Abstract
Species Distribution Models (SDMs) are commonly used statistical tools
in conservation biology, global change assessment, and reserve
prioritization. Correlative SDMs relate species occurrences to
environmental conditions, and it is common to model heterogeneity in the
data with coarse-scale spatial and temporal predictors. However, this
approach neglects the fine-scale environmental conditions experienced by
most organisms. Further, most SDMs use occurrence data from short-term
studies but make long-term predictions of future conditions. We compare
four modeling frameworks that varied the temporal extent (short-term
[1 year] versus long-term [10 years]) and resolution of
environmental data (fine versus coarse). We expected that long-term data
and finer temporal resolution of environmental variables would provide
more accurate model predictions because they integrate variability in
population sizes under varying microclimatic conditions. We built SDMs
for 37 bird species in the H. J. Andrews Experimental Forest, Cascade
Range, Oregon (USA).
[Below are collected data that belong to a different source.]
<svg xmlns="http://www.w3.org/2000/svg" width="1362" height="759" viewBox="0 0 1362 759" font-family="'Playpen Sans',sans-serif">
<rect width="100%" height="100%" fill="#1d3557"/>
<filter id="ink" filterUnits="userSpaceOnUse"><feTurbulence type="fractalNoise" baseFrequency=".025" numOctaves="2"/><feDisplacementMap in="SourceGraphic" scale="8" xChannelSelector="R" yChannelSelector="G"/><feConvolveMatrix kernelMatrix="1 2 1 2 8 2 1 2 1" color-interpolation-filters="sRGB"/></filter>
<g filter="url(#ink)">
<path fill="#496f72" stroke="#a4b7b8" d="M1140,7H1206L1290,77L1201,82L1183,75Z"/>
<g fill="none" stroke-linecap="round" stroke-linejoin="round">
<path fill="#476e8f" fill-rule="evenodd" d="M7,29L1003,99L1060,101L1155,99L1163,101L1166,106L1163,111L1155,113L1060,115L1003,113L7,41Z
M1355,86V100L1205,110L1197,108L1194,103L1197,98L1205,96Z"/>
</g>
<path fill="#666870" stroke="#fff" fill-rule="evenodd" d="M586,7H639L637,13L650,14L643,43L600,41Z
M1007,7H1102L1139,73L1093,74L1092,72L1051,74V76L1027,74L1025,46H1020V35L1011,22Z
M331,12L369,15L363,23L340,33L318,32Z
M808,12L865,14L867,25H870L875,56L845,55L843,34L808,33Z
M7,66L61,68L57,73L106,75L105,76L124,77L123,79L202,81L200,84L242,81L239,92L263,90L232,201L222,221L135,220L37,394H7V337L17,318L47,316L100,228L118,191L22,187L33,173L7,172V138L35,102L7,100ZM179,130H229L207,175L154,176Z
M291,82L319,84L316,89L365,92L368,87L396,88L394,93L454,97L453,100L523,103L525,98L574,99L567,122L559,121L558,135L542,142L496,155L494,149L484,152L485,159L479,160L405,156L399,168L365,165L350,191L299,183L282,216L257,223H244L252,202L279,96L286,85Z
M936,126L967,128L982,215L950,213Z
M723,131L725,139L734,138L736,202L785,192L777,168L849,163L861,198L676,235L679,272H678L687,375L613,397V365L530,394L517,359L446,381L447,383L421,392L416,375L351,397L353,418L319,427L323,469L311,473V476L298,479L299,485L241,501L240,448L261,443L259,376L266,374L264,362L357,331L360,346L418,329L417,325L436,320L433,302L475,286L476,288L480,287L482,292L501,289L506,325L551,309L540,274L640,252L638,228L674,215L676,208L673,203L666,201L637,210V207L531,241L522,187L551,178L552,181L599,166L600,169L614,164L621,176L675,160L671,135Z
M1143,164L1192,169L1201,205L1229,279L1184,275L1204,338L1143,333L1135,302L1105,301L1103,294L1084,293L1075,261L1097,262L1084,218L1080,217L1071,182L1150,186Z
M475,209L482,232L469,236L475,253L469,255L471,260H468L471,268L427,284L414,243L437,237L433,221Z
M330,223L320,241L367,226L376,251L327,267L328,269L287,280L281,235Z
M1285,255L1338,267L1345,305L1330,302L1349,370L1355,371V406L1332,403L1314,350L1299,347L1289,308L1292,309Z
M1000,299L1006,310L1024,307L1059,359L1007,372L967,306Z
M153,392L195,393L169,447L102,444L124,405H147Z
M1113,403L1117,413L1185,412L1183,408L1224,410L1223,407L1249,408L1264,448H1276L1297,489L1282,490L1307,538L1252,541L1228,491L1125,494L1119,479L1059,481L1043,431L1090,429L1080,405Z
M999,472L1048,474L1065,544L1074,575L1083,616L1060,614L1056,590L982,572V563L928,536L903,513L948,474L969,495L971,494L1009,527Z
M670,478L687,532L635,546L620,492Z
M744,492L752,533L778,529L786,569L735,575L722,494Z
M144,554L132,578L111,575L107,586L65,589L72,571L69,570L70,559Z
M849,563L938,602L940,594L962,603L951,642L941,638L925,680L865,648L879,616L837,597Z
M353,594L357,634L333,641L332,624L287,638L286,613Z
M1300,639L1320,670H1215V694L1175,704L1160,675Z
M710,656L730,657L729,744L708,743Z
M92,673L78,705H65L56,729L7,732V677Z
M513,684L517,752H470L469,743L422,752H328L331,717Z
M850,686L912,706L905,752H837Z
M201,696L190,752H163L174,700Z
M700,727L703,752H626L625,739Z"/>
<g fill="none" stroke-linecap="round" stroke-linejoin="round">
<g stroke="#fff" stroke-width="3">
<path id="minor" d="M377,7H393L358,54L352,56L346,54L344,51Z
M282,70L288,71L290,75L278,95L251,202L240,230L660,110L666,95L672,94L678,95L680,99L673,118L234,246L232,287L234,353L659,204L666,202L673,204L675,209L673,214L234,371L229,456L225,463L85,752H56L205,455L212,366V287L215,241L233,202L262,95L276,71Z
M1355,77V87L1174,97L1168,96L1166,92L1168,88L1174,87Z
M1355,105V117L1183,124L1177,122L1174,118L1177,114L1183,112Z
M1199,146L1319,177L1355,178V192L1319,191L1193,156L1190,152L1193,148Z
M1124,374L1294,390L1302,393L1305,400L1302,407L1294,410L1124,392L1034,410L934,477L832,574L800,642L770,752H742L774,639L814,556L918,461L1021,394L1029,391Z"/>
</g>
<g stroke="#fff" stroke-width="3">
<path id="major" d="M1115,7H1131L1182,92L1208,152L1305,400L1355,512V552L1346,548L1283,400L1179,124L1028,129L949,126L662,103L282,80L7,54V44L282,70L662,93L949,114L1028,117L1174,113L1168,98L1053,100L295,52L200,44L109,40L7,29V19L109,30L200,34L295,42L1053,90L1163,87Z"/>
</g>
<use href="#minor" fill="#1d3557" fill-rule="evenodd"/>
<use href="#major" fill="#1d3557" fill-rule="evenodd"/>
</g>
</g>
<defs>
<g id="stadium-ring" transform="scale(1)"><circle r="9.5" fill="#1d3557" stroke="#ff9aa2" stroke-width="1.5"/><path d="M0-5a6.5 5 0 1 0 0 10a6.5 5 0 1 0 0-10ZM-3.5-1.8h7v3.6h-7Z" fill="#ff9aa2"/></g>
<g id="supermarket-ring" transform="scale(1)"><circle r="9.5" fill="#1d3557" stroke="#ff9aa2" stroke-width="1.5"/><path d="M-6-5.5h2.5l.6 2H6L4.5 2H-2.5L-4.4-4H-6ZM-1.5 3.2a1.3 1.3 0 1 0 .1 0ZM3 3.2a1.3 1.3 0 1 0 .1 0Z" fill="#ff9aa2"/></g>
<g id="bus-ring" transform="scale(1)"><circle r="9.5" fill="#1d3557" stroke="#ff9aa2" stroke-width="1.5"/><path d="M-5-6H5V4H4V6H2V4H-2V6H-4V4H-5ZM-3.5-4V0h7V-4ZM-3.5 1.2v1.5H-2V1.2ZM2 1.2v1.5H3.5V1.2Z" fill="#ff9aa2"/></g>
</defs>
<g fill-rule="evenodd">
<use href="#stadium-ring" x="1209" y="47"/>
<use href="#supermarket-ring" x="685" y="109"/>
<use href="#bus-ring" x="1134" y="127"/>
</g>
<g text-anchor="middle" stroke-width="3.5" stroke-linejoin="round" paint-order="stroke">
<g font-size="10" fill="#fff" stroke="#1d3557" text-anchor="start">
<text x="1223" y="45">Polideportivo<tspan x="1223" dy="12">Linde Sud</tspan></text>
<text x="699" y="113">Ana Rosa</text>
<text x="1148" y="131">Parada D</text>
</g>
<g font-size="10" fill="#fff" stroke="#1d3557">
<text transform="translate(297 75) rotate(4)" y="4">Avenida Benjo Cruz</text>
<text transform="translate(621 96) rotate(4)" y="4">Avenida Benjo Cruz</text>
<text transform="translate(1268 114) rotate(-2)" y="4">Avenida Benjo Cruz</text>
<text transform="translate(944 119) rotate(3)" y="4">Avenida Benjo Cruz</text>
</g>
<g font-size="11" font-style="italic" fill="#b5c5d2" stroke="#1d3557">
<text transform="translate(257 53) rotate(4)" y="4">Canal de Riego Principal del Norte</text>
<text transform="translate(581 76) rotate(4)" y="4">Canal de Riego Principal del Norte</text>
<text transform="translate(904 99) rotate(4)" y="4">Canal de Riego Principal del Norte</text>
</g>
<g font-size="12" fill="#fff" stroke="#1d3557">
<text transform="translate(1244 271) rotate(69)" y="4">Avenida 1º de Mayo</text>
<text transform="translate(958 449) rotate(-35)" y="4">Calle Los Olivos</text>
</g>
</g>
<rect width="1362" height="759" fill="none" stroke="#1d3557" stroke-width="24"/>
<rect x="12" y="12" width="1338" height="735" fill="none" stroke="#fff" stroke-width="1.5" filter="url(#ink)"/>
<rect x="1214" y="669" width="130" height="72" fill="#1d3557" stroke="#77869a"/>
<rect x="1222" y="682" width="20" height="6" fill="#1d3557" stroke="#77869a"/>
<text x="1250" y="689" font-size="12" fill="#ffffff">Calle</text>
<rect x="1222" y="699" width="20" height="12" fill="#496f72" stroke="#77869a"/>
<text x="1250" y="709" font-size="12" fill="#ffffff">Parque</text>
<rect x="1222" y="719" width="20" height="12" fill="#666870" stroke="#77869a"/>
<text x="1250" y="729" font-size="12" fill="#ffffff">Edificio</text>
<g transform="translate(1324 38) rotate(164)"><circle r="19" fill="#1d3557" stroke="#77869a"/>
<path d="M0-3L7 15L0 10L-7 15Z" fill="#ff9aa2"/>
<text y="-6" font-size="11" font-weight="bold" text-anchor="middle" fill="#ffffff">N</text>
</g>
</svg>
We used a 10-year (2010-2019) time series of annual
observations during breeding season across 184 sites as response
variables and gridded maps of hourly below forest canopy microclimate
temperatures and LiDAR-derived vegetation variables as predictors. We
evaluated the interannual transferability of long- versus short-term
models and fine versus coarse-resolution temperature models; we also
tested whether species’ functional traits affected the performance of
models. Temporally dynamic (long-term) models with higher-resolution
microclimate data outperformed static and short-term approaches in terms
of performance (AUC difference ~ 0.10, TSS difference
~ 0.12). Model performance and similarity between
spatial predictions were higher for dynamic rather than static models,
especially for migratory species. Models for small bird species
performed better as temporal resolution increased, whereas for
long-lived species with larger body sizes, dynamic approaches performed
similarly to static models. We advocate for increased use of fine-scale,
long-term data in SDMs to boost the performance and reliability of
future predictions under global change.